Sleaford paper didn't actually email me at all and ask permission to use my photos, or all of my quotes etc. I sent them to Boston Standard not Sleaford. I'm not bothered but still, would have thought they would have emailed to ask or at least let me know they are printing my story and photos. 

Krela your right, i always say this. There are a 1000 hobbys out there far more dangerous than urbexing, and if they actually calculated how many times emergency services got called out because of injuries in urbexing then I think they will find it's nothing compared to the likes of horse riding and other hobbys. 
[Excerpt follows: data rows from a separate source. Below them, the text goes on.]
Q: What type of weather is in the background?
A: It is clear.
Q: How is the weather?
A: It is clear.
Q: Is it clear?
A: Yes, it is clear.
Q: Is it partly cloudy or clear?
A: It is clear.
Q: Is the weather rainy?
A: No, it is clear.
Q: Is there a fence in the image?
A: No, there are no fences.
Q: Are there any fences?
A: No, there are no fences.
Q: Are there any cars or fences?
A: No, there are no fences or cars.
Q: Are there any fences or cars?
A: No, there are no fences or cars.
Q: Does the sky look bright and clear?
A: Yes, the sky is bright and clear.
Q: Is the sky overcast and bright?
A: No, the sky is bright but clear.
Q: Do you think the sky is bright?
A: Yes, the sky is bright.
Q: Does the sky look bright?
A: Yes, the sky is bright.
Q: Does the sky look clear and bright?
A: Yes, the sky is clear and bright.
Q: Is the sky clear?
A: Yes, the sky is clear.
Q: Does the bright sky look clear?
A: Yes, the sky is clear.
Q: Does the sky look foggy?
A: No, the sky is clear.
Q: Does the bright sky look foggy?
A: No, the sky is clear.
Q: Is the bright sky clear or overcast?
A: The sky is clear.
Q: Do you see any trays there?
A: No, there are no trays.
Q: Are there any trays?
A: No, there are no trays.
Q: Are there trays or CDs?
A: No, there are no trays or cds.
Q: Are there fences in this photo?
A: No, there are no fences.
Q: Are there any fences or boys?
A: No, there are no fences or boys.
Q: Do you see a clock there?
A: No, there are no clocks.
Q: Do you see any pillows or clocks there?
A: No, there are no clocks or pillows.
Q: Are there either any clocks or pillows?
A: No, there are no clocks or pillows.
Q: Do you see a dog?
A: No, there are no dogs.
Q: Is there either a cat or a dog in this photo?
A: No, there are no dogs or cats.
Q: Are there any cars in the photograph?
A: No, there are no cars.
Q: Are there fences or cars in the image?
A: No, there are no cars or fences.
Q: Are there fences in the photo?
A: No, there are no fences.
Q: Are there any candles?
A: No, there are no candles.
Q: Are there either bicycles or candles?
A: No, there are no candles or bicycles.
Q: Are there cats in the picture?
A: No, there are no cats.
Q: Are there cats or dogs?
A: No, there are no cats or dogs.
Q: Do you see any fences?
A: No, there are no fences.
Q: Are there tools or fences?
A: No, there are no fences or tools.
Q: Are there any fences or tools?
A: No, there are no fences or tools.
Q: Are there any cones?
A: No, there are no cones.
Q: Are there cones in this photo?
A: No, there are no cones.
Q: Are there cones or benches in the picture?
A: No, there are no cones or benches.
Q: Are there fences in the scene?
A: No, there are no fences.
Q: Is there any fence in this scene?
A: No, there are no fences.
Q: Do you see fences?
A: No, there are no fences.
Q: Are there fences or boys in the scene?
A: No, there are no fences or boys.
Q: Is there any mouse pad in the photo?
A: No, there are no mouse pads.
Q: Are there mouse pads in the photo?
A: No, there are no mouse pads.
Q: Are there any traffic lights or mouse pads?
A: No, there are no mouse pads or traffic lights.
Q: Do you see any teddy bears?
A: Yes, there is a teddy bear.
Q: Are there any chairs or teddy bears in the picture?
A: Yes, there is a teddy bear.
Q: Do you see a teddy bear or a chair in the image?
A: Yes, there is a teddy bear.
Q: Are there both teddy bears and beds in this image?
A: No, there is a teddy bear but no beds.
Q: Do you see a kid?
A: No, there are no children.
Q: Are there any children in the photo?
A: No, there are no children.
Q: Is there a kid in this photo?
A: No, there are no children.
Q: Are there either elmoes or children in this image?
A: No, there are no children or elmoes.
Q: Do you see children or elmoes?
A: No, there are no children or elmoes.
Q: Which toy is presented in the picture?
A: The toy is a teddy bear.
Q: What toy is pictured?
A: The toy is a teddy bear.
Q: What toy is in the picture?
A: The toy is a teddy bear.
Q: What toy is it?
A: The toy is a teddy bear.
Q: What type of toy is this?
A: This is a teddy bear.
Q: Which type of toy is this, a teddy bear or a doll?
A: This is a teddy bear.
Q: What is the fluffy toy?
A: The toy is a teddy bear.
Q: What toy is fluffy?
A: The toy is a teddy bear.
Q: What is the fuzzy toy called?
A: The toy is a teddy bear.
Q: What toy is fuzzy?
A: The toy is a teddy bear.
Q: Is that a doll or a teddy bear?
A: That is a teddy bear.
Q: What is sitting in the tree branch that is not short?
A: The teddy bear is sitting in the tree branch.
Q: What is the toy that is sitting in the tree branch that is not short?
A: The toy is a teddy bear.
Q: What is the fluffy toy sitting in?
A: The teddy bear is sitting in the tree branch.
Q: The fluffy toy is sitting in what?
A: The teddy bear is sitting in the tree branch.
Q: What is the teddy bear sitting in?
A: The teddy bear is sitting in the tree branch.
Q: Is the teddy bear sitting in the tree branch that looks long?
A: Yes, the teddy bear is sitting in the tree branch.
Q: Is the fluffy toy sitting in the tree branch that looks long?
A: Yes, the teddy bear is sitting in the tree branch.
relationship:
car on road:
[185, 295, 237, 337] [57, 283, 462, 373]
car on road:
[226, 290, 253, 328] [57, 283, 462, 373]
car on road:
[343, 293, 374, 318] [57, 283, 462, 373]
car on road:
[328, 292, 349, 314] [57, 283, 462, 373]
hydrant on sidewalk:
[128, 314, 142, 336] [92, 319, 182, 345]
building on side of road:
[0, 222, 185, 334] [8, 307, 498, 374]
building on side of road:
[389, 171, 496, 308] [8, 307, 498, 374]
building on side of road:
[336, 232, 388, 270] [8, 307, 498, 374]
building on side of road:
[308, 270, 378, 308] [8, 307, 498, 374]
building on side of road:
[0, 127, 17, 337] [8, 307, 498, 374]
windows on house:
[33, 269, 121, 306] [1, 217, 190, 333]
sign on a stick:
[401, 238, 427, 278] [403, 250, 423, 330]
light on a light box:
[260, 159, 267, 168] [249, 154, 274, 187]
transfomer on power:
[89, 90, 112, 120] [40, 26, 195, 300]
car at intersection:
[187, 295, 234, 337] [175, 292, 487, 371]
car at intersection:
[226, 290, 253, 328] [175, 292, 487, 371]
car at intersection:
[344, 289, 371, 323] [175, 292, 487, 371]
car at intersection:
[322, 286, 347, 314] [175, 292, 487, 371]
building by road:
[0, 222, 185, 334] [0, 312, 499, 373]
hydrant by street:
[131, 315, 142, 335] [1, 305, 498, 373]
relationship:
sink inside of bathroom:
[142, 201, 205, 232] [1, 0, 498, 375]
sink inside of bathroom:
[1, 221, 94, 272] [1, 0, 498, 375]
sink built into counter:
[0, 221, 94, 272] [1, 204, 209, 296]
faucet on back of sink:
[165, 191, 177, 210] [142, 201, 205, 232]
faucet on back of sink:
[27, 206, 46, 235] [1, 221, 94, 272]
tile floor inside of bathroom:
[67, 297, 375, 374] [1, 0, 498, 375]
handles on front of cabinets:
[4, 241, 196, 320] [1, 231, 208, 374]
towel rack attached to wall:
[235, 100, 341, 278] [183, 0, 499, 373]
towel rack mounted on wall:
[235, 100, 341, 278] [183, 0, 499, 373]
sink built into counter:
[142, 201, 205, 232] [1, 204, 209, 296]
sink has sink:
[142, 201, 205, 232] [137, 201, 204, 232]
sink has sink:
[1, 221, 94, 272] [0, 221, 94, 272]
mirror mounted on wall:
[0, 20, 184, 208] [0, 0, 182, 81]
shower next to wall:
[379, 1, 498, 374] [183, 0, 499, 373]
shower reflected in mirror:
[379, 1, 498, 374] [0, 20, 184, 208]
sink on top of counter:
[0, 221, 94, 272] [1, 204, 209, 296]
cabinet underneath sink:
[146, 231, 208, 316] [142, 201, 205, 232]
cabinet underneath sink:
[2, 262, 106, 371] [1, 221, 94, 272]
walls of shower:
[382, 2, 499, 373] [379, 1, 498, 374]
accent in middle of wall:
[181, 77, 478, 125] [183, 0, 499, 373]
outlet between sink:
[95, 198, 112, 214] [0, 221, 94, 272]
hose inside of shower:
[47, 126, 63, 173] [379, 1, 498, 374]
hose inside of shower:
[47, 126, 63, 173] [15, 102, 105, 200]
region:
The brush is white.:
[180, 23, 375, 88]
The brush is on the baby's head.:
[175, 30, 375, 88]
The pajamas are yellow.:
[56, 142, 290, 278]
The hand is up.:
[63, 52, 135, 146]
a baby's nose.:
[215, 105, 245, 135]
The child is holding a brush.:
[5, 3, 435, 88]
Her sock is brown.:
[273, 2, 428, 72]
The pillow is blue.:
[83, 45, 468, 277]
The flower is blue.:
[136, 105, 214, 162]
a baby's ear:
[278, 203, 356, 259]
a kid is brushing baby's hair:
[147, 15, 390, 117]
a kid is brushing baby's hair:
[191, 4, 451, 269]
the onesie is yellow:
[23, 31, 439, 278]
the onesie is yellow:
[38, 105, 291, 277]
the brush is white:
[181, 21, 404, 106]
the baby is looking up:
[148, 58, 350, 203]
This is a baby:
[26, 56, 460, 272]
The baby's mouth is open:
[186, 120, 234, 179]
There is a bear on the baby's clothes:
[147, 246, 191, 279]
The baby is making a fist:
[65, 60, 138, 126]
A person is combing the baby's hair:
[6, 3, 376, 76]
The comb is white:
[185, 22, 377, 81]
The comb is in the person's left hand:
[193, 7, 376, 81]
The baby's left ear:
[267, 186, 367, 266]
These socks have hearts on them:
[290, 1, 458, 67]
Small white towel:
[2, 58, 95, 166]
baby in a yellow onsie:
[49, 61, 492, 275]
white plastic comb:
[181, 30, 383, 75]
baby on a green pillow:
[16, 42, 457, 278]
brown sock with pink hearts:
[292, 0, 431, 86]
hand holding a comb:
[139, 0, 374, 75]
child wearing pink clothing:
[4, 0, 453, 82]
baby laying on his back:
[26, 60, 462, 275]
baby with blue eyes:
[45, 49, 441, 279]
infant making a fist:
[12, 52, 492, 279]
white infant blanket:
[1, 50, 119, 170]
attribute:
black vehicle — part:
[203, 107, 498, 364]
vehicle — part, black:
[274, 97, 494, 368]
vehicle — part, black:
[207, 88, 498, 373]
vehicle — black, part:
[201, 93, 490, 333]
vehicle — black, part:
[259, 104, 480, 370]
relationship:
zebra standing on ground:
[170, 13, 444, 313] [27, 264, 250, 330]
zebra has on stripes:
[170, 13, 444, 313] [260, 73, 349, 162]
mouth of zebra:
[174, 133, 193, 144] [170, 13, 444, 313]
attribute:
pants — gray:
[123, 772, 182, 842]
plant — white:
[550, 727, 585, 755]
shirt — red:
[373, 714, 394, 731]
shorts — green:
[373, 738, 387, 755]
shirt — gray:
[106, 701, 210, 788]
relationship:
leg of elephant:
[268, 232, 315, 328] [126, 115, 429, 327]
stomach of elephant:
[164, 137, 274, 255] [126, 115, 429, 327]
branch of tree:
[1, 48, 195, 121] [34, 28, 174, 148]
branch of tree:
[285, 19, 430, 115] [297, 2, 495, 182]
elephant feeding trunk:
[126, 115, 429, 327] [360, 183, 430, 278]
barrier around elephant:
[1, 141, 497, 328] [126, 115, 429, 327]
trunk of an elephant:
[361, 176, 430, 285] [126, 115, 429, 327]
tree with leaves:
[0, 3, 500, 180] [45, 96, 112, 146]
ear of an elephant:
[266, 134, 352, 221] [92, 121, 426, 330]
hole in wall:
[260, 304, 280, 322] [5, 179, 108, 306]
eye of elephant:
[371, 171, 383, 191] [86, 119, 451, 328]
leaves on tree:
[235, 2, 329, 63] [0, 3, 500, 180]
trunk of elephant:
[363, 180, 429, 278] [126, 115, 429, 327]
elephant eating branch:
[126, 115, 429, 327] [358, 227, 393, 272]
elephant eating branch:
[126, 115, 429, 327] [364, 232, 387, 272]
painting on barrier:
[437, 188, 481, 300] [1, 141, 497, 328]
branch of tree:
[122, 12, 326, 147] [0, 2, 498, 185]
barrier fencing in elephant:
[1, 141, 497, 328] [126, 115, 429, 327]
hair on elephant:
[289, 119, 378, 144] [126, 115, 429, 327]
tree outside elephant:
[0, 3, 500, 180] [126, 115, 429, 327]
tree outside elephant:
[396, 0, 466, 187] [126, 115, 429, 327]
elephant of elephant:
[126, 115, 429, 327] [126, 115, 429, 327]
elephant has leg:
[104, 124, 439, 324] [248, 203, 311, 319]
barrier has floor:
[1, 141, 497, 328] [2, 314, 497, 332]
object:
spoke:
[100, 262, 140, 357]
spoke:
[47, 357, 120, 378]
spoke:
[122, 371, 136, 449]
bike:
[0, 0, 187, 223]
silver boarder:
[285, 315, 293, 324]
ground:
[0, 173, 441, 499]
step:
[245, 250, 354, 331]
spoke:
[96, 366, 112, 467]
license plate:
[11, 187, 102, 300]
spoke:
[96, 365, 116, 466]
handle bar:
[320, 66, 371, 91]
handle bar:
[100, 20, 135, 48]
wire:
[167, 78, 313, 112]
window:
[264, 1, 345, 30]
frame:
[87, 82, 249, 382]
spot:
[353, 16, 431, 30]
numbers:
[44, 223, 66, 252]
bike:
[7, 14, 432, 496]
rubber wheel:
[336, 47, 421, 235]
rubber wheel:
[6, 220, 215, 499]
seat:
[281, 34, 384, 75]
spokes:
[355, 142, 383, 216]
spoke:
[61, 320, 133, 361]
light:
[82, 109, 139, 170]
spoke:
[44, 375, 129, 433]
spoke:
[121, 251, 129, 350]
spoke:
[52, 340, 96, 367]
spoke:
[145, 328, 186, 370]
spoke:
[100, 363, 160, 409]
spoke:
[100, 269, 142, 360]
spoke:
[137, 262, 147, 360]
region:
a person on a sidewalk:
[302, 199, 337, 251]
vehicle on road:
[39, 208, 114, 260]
It's understandable for them to think that in abandoned buildings you could easily fall etc but then urban explorers aren't the common "youth" going in there and messing about and being careless. We take things slowly when exploring and wear safety equipment in most cases if something is unsafe.


----------



## Goldie87 (Apr 30, 2010)

Haha how slow are they, the bit where it mentions Mr Sam was when we visited in 2008!


----------



## stevejd (May 1, 2010)

Hairy Cornflakes said:


> Sleaford paper didn't actually email me at all and ask permission to use my photos, or all of my quotes etc. I sent them to Boston Standard not Sleaford.



Part of the same publishing group so thought permission for one, permission for all, I'd like to have seen the Boston article that followed


----------



## mr_bones (May 1, 2010)

oops


----------



## MD (May 1, 2010)

lol


----------



## thompski (May 1, 2010)

Me three....


----------



## Foxylady (May 1, 2010)

mr_bones said:


> oops





md said:


> lol





thompski said:


> me three....



lol!!!!!!!


----------



## krela (May 2, 2010)

Foxylady said:


> lol!!!!!!!



Reckless idiots.


----------



## thompski (May 2, 2010)

Well y'know... I just love the media attention


----------



## lost (May 2, 2010)

Is that up the top of the big tower?
I didn't go up it because I was a bit wary of the stairs. I didn't PUT LIVES AT RISK.


----------



## thompski (May 2, 2010)

I only climbed it to say I did it, but it really wasn't worth it - the inside is more interesting then the views from the top. Definitely not missing much


----------



## waynezbitz1 (May 2, 2010)

well on a nice sunny day on top of the water tower is a lovely place for a picnic, .......isnt that right goldie lol. ive been tagged in a video of us on facebook basking in the lovely licolnshire sunshine enjoying our picnic.


----------